The number of real roots of the equation \( e^{4x} + 2e^{3x} - e^x - 6 = 0 \) is :
Show Hint
For equations involving \( e^x \), transform to a polynomial in \( t \) and focus only on \( t>0 \). Negative roots of the polynomial do not provide real solutions for \( x \).

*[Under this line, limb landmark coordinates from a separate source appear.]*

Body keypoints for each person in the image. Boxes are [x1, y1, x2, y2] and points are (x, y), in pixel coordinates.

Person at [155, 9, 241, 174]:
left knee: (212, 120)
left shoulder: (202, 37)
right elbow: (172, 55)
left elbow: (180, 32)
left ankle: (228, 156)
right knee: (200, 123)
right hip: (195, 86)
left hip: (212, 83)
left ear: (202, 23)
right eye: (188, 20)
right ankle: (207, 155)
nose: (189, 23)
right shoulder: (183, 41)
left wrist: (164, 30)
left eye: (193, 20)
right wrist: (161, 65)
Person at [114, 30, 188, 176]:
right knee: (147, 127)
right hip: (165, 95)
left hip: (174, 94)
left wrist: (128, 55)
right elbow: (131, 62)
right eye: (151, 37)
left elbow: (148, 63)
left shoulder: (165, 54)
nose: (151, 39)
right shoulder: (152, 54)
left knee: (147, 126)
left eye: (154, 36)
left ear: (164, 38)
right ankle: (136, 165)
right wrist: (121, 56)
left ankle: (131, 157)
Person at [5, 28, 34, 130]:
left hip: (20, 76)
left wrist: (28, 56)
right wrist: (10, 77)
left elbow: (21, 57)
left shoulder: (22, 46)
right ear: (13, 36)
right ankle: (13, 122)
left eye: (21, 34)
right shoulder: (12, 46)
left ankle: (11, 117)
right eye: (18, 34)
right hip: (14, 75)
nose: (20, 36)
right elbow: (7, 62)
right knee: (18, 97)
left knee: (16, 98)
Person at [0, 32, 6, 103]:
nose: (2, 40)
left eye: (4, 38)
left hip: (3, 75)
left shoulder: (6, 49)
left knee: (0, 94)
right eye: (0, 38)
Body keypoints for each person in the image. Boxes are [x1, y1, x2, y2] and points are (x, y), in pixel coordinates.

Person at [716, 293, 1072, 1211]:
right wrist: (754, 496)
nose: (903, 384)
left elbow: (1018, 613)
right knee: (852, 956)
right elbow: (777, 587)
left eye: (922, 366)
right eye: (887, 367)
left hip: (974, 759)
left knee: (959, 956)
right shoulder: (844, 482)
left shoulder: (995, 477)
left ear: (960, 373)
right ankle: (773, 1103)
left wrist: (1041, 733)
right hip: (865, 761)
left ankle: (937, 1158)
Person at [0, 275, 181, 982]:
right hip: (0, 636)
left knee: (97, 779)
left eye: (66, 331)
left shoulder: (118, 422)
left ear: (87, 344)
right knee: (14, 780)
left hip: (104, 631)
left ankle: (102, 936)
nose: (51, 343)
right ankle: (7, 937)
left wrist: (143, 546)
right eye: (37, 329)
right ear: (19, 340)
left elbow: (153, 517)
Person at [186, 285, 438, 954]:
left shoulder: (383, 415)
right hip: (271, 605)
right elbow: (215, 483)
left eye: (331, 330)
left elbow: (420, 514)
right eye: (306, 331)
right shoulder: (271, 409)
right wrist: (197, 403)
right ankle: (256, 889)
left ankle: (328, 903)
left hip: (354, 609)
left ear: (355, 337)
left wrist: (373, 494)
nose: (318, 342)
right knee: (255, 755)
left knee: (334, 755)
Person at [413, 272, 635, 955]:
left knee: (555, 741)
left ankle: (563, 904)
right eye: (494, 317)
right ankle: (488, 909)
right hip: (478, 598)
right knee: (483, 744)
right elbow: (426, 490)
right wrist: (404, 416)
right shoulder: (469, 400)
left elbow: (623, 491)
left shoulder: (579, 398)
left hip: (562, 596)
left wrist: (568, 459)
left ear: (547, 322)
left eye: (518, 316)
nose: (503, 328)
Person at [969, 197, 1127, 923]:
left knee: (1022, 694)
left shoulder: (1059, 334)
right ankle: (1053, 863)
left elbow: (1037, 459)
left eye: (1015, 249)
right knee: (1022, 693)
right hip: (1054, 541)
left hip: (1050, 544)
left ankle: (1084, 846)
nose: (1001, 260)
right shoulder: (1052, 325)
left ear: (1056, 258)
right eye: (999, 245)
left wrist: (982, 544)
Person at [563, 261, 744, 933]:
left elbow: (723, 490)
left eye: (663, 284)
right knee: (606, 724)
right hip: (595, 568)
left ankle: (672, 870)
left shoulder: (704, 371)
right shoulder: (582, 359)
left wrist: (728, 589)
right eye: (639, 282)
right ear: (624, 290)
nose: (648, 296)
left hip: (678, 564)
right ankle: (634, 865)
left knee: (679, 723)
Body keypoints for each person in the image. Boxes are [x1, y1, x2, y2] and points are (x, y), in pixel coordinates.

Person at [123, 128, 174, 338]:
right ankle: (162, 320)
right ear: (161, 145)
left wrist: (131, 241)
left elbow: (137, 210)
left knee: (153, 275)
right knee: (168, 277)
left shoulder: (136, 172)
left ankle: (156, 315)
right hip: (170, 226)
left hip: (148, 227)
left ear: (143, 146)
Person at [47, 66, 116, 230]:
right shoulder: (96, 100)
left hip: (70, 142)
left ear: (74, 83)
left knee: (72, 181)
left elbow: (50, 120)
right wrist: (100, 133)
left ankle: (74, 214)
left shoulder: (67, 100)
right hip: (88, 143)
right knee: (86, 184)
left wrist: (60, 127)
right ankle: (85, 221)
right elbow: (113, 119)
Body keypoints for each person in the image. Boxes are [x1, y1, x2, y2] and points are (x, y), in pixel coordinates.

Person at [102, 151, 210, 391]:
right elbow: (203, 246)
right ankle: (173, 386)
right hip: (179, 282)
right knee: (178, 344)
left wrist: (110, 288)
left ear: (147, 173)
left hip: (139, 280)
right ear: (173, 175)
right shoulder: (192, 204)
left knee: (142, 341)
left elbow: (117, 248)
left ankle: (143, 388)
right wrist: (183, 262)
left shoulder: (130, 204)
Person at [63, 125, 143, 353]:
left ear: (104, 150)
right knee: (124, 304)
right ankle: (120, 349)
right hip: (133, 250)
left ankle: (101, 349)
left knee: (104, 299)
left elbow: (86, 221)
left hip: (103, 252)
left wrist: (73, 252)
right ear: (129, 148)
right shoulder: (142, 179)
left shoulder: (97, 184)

Step 1: Understanding the Concept:
We substitute \( t = e^x \) to convert the exponential equation into a polynomial equation. Since \( e^x \) is always positive for any real \( x \), we only look for positive real roots of the resulting polynomial. Step 2: Detailed Explanation:
Let \( t = e^x \), where \( t>0 \). The equation becomes:
\[ P(t) = t^4 + 2t^3 - t - 6 = 0 \]
Applying Descartes' Rule of Signs to \( P(t) \):
- The signs of the coefficients are \( (+1, +2, -1, -6) \).

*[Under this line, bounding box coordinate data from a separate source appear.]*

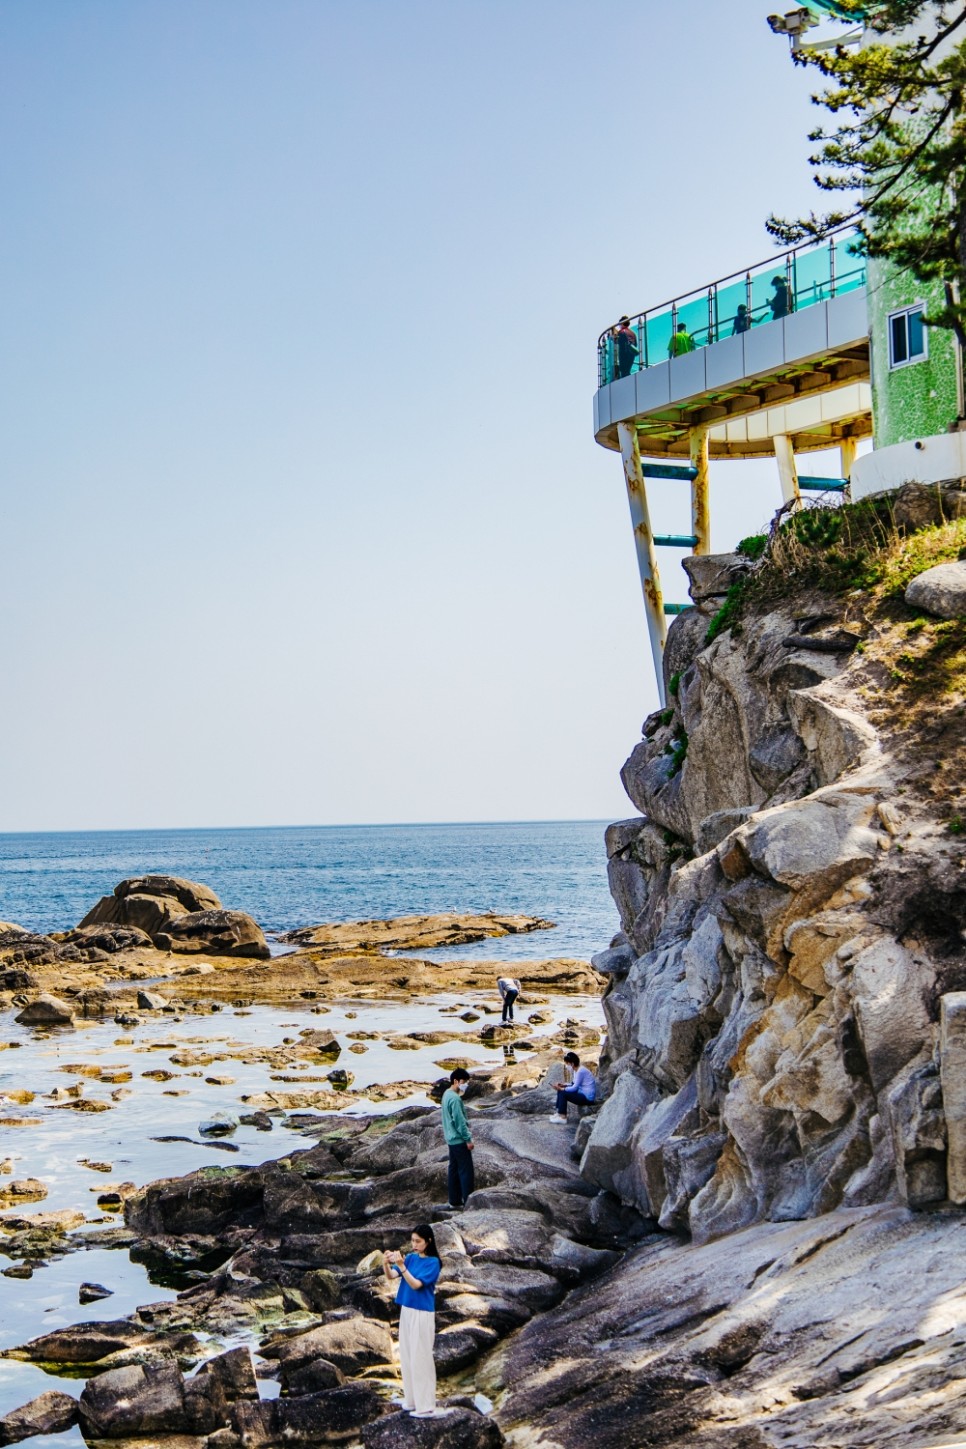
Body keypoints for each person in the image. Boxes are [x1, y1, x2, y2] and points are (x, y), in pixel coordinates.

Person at [383, 1224, 442, 1418]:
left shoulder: (434, 1262)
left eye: (418, 1241)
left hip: (422, 1313)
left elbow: (416, 1285)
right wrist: (386, 1263)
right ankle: (411, 1401)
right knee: (407, 1356)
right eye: (412, 1240)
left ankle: (425, 1406)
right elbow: (392, 1276)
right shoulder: (410, 1258)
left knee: (421, 1358)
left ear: (428, 1241)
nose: (414, 1244)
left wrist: (401, 1266)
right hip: (407, 1310)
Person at [440, 1068, 474, 1209]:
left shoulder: (446, 1094)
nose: (465, 1085)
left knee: (453, 1169)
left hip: (450, 1139)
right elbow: (459, 1121)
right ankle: (468, 1202)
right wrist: (468, 1139)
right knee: (466, 1171)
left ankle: (454, 1200)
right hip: (459, 1140)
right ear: (456, 1081)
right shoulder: (454, 1098)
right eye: (463, 1082)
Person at [549, 1051, 597, 1123]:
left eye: (567, 1064)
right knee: (561, 1090)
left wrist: (562, 1089)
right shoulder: (576, 1070)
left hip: (587, 1097)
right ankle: (559, 1112)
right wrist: (563, 1085)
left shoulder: (581, 1071)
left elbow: (574, 1088)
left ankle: (562, 1117)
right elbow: (573, 1084)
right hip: (581, 1092)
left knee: (563, 1092)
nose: (566, 1066)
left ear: (572, 1063)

- There is exactly one sign change (from \( +2 \) to \( -1 \)).
- According to the rule, there is exactly one positive real root for \( t \).
Let's check the function behavior:
- At \( t = 1 \), \( P(1) = 1 + 2 - 1 - 6 = -4<0 \).

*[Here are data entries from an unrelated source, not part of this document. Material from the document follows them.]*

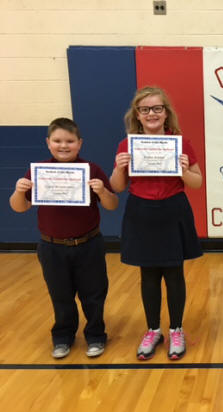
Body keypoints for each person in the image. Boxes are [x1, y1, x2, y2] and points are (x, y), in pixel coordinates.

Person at [9, 117, 118, 359]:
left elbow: (112, 205)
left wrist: (102, 191)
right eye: (58, 141)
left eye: (69, 141)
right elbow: (20, 207)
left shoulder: (91, 169)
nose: (64, 146)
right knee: (60, 295)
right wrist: (18, 191)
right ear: (48, 143)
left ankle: (95, 335)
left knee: (94, 295)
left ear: (80, 143)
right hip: (52, 247)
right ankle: (62, 337)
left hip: (89, 244)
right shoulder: (38, 171)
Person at [110, 86, 203, 361]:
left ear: (166, 113)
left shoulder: (180, 143)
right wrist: (119, 167)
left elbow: (196, 183)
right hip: (141, 211)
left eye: (157, 108)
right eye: (145, 109)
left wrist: (184, 170)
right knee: (148, 275)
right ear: (137, 115)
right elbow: (117, 186)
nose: (151, 113)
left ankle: (176, 330)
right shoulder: (127, 145)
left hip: (173, 210)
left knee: (174, 274)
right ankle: (153, 330)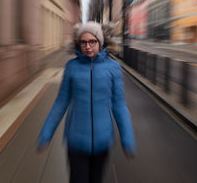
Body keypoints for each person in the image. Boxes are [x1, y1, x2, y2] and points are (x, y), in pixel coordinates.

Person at [37, 21, 136, 183]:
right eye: (83, 42)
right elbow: (61, 102)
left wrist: (127, 138)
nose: (88, 46)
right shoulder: (71, 67)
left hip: (102, 141)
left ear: (100, 42)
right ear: (78, 43)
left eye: (92, 41)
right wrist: (46, 134)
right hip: (76, 141)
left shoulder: (113, 68)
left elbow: (119, 105)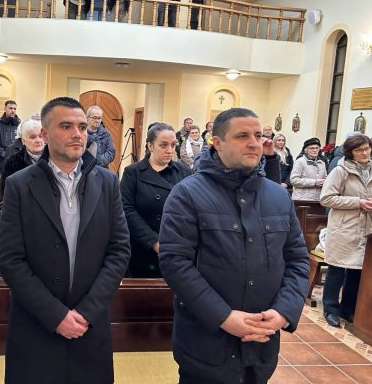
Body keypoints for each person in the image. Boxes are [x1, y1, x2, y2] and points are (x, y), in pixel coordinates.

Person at [159, 107, 309, 384]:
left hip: (261, 345)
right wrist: (224, 317)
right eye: (242, 136)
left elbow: (297, 259)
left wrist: (283, 312)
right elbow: (175, 264)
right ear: (217, 142)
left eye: (257, 135)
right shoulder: (188, 193)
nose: (254, 143)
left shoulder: (277, 196)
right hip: (206, 343)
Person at [0, 97, 130, 384]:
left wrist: (87, 312)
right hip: (36, 321)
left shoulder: (107, 183)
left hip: (89, 321)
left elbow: (119, 251)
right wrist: (55, 315)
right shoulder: (19, 184)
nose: (77, 134)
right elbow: (9, 258)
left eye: (82, 127)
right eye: (66, 126)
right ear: (45, 135)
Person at [120, 122, 192, 277]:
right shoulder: (133, 172)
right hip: (142, 248)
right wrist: (153, 241)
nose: (170, 150)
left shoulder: (185, 172)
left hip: (176, 248)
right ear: (150, 146)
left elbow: (191, 209)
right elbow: (126, 209)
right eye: (163, 145)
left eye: (173, 145)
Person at [319, 134, 372, 327]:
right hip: (344, 227)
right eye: (359, 150)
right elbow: (326, 198)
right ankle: (330, 308)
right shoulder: (340, 171)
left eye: (367, 148)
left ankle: (347, 308)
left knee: (357, 271)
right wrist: (358, 202)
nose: (365, 153)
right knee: (337, 269)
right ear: (350, 153)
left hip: (365, 228)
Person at [0, 119, 44, 195]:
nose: (38, 140)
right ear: (23, 141)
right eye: (33, 137)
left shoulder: (54, 159)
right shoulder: (13, 162)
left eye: (40, 136)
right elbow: (6, 192)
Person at [0, 100, 21, 168]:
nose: (13, 110)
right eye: (10, 108)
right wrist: (3, 153)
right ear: (5, 109)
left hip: (17, 159)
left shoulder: (20, 125)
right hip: (2, 160)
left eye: (15, 109)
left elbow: (22, 141)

- At \( t = 2 \), \( P(2) = 16 + 16 - 2 - 6 = 24>0 \).
By the Intermediate Value Theorem, a root exists between \( 1 \) and \( 2 \). Since there is only one positive root for \( t \), there is only one real value \( x = \ln t \) that satisfies the original equation. Step 3: Final Answer:
The number of real roots is 1.